Set task
Count the lines in the records below that contain the string "azim", treating uppercase and lowercase as different, and reply with only that number.

Available records
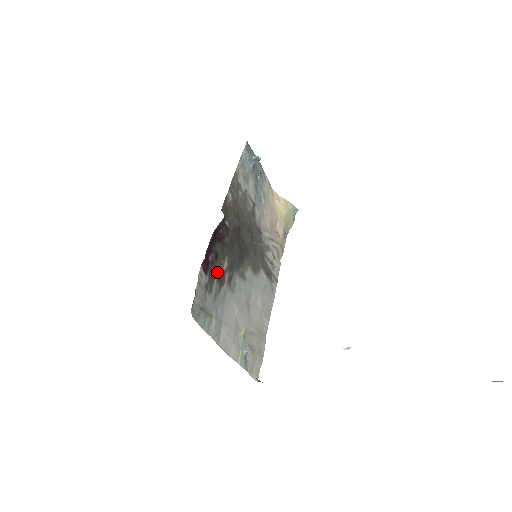
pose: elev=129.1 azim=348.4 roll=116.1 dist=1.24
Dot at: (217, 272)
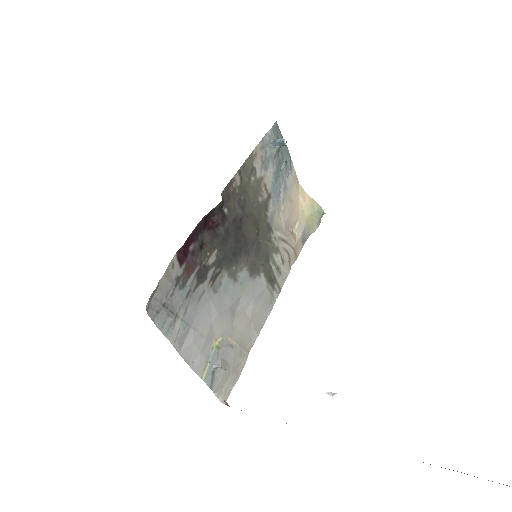
Dot at: (198, 265)
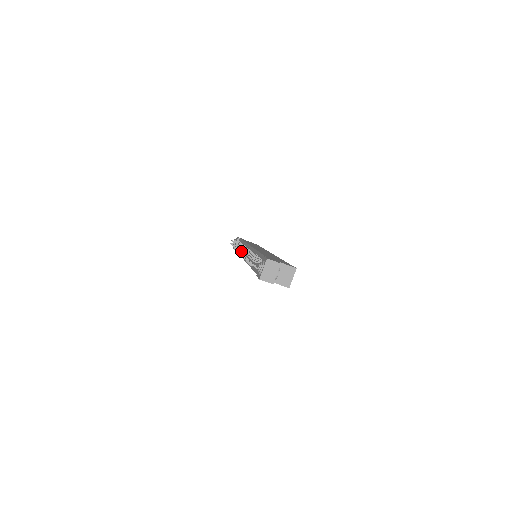
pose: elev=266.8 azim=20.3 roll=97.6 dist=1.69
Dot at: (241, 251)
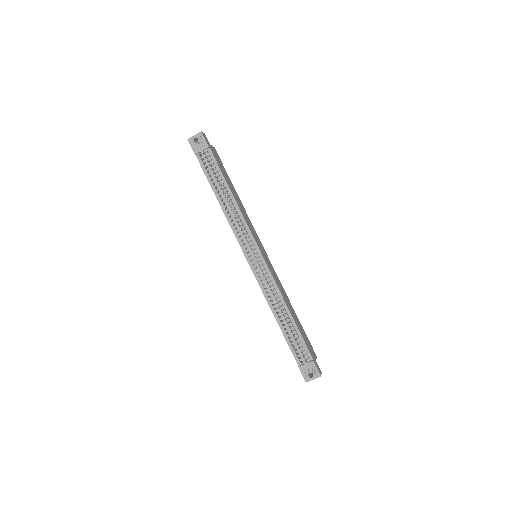
Dot at: occluded
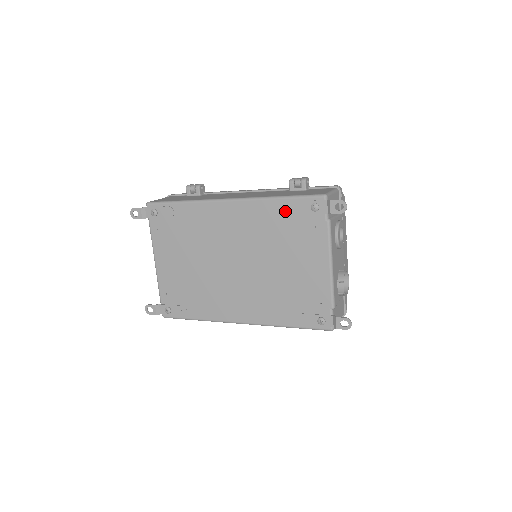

Expected answer
2